Showing that $\sin(\sqrt{4 \pi^{2}n^{2} + x})$ converges uniformly on $[0,1]$
Suppose we are considering the sequence of functions $f_{n}(x)=\sin(\sqrt{4 \pi^{2}n^{2} + x})$ and I am having trouble showing that that $f_{n}$ converges uniformly on the interval $[0,1]$.
An idea, I've tried is to consider the Taylor series:
$$\sin(\sqrt{4 \pi^{2}n^{2} + x}) = (\sqrt{4 \pi^{2}n^{2} + x})- \frac{(\sqrt{4 \pi^{2}n^{2} + x})^{3}}{6} + O((\sqrt{4 \pi^{2}n^{2} + x})^{5})$$
but I haven't gotten anything useful as of yet.
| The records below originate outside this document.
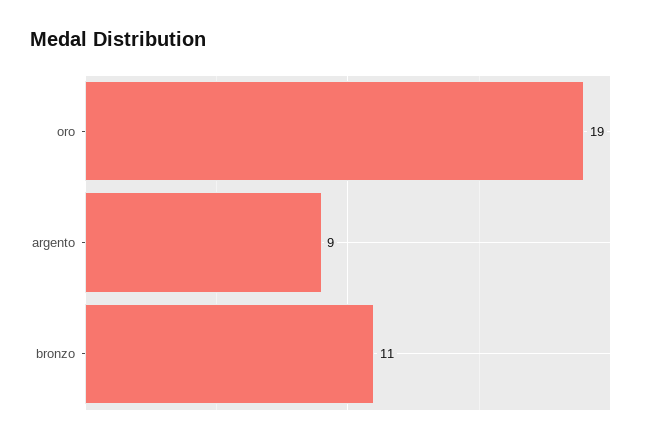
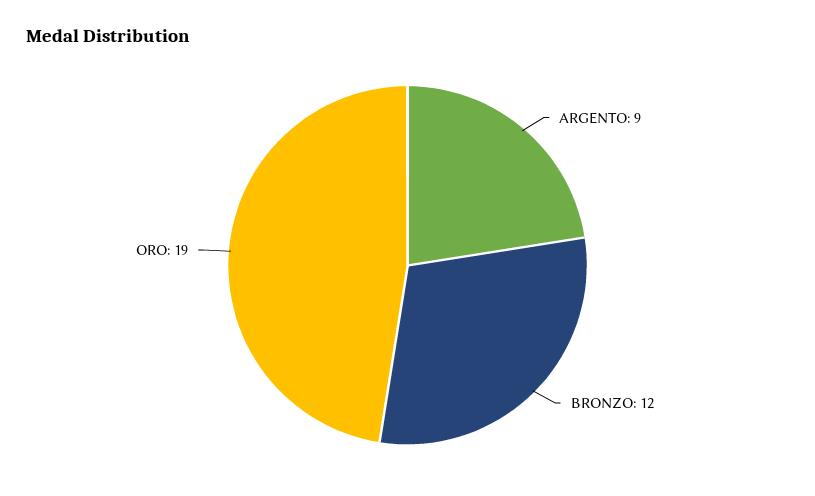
bronzo: 11 -> 12

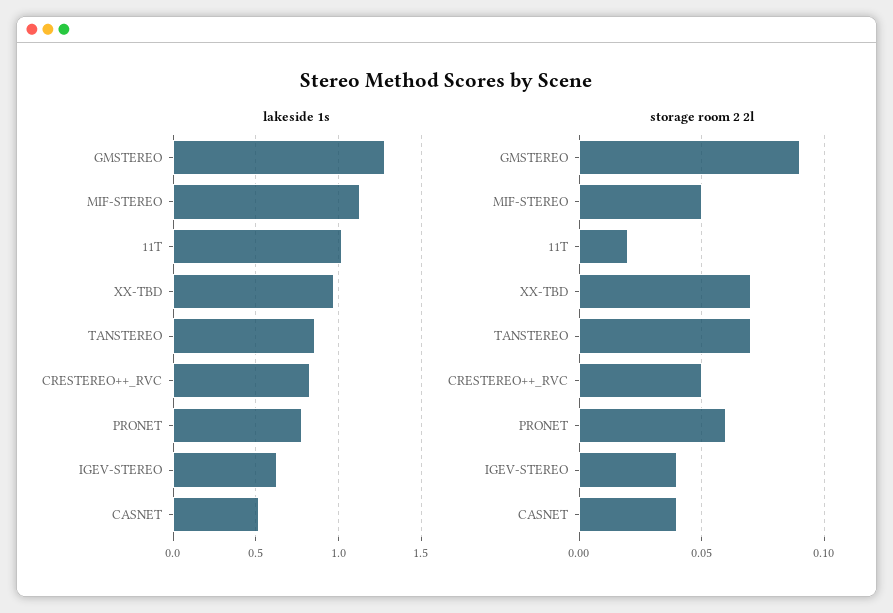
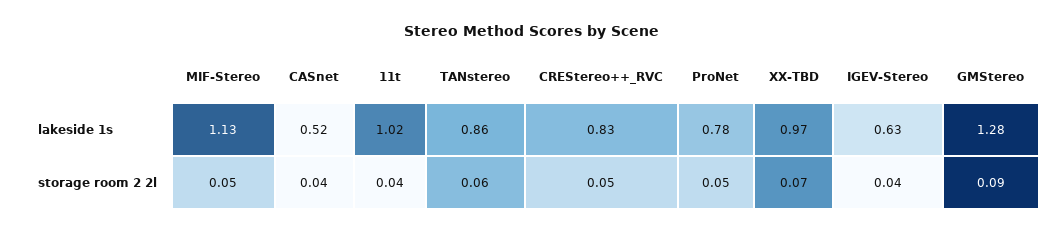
storage room 2 2l, 11T: 0.02 -> 0.04
storage room 2 2l, TANSTEREO: 0.07 -> 0.06
storage room 2 2l, PRONET: 0.06 -> 0.05

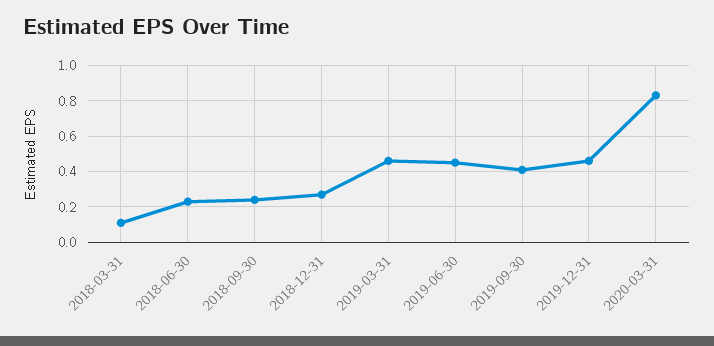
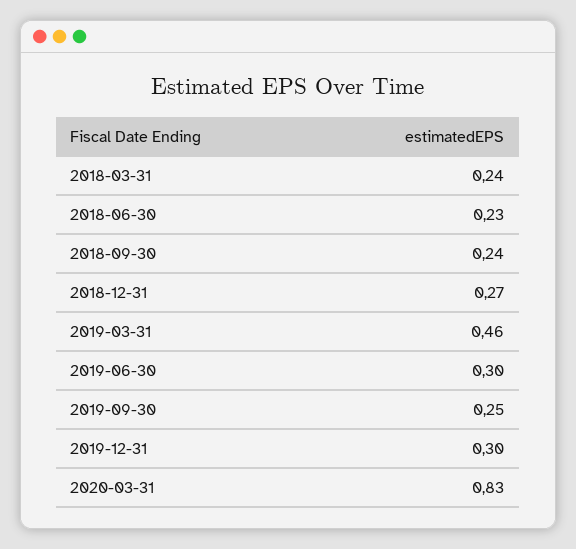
2018-03-31: 0.1 -> 0.24
2019-06-30: 0.45 -> 0.3
2019-09-30: 0.4 -> 0.25
2019-12-31: 0.45 -> 0.3

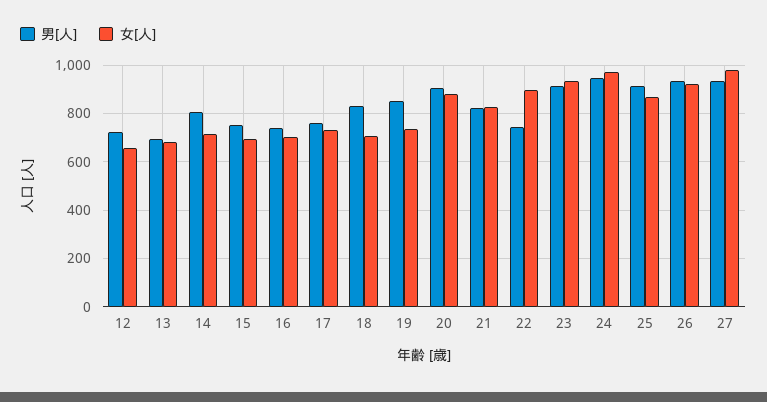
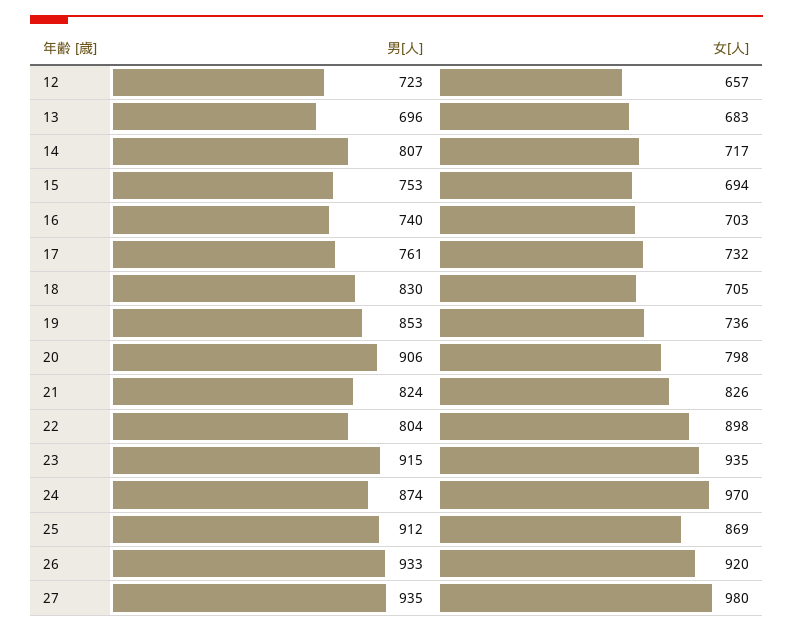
女[人], 20: 875 -> 798
男[人], 22: 750 -> 804
男[人], 24: 950 -> 874

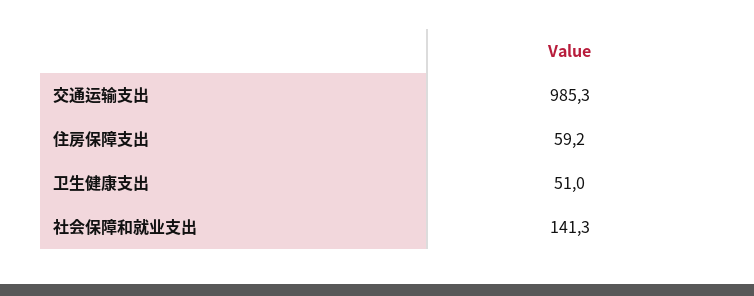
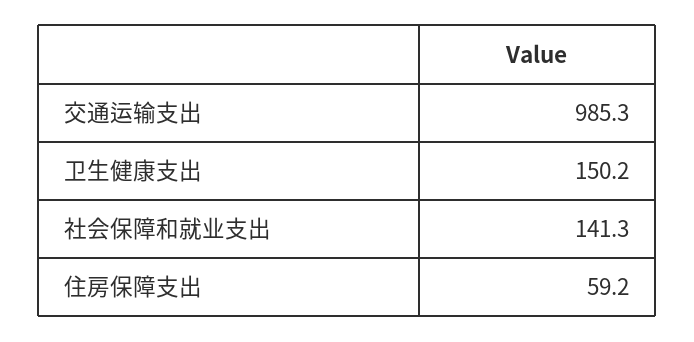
卫生健康支出: 51 -> 150.2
Fix $x\in[0,1]$. The Mean Value Theorem shows that $$|\sqrt{4\pi^2n^2+x}-2\pi n|<\frac x{4\pi n}\le\frac1{4\pi n}.$$ So $2\pi n \le \sqrt{4\pi^2n^2+x} < 2\pi n +1/(4\pi n)$. Then apply MVT again to show$$|\sin(\sqrt{4\pi^2n^2+x})| =|\sin(\sqrt{4\pi^2n^2+x})-\sin(2\pi n)|<\frac1{4\pi n}.$$
Your sequence converges uniformly to $0$.
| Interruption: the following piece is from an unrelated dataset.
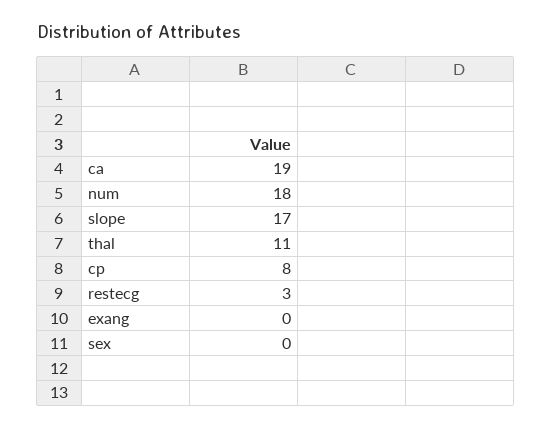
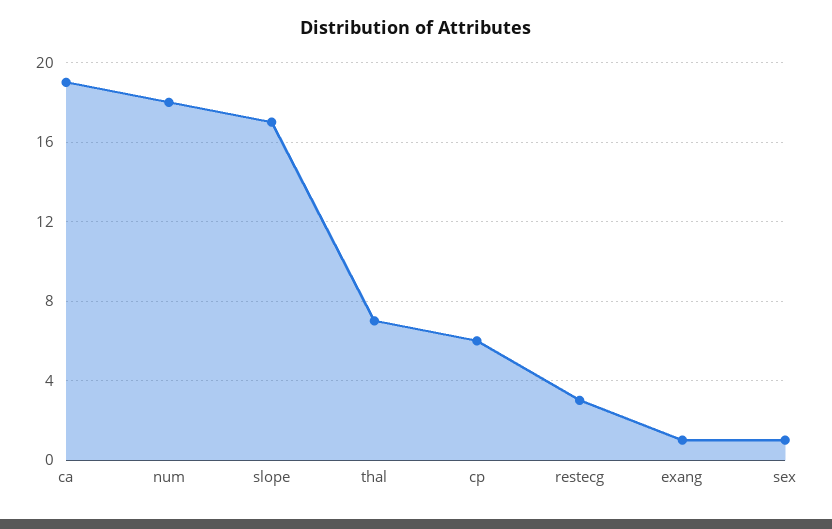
thal: 11 -> 7
cp: 8 -> 6
exang: 0 -> 1
sex: 0 -> 1

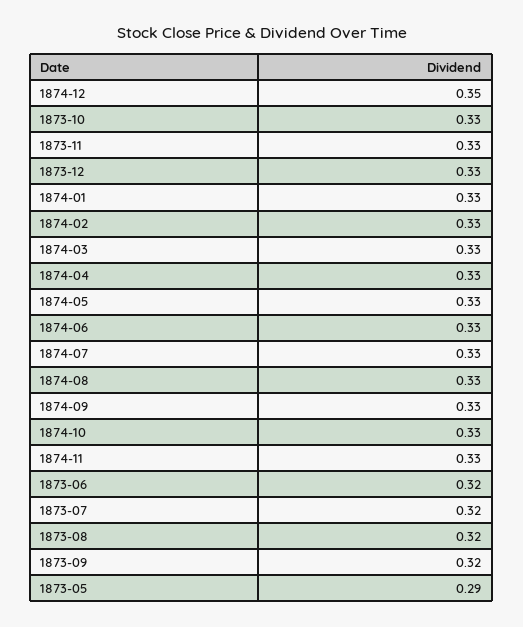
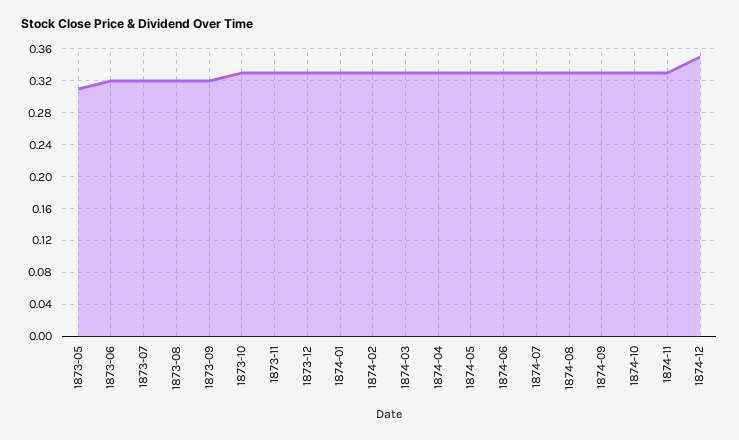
1873-05: 0.29 -> 0.31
\begin{align} \left|\sin\left(\sqrt{4\pi^2n^2+x}\right)\right| &= \left|\sin\left(\sqrt{4\pi^2n^2+x}\right)-\sin(2\pi n)\right| \\ &= \left|2\sin\left(\frac{\sqrt{4\pi^2n^2+x} - 2\pi n}2\right)\cos\left(\frac{\sqrt{4\pi^2n^2+x} + 2\pi n}2\right)\right|\\ &\le 2\left|\sin\left(\frac{\sqrt{4\pi^2n^2+x} - 2\pi n}2\right)\right|\\ &\le 2\left|\frac{\sqrt{4\pi^2n^2+x} - 2\pi n}2\right|\\ &= \sqrt{4\pi^2n^2+x} - 2\pi n\\ &= \frac{4\pi^2n^2+x - 4\pi^2n^2}{\sqrt{4\pi^2n^2+x} + 2\pi n}\\ &= \frac{x}{\sqrt{4\pi^2n^2+x} + 2\pi n}\\ &\le \frac{1}{4\pi n} \xrightarrow{n\to\infty} 0 \end{align}
uniformly in $x \in [0,1]$.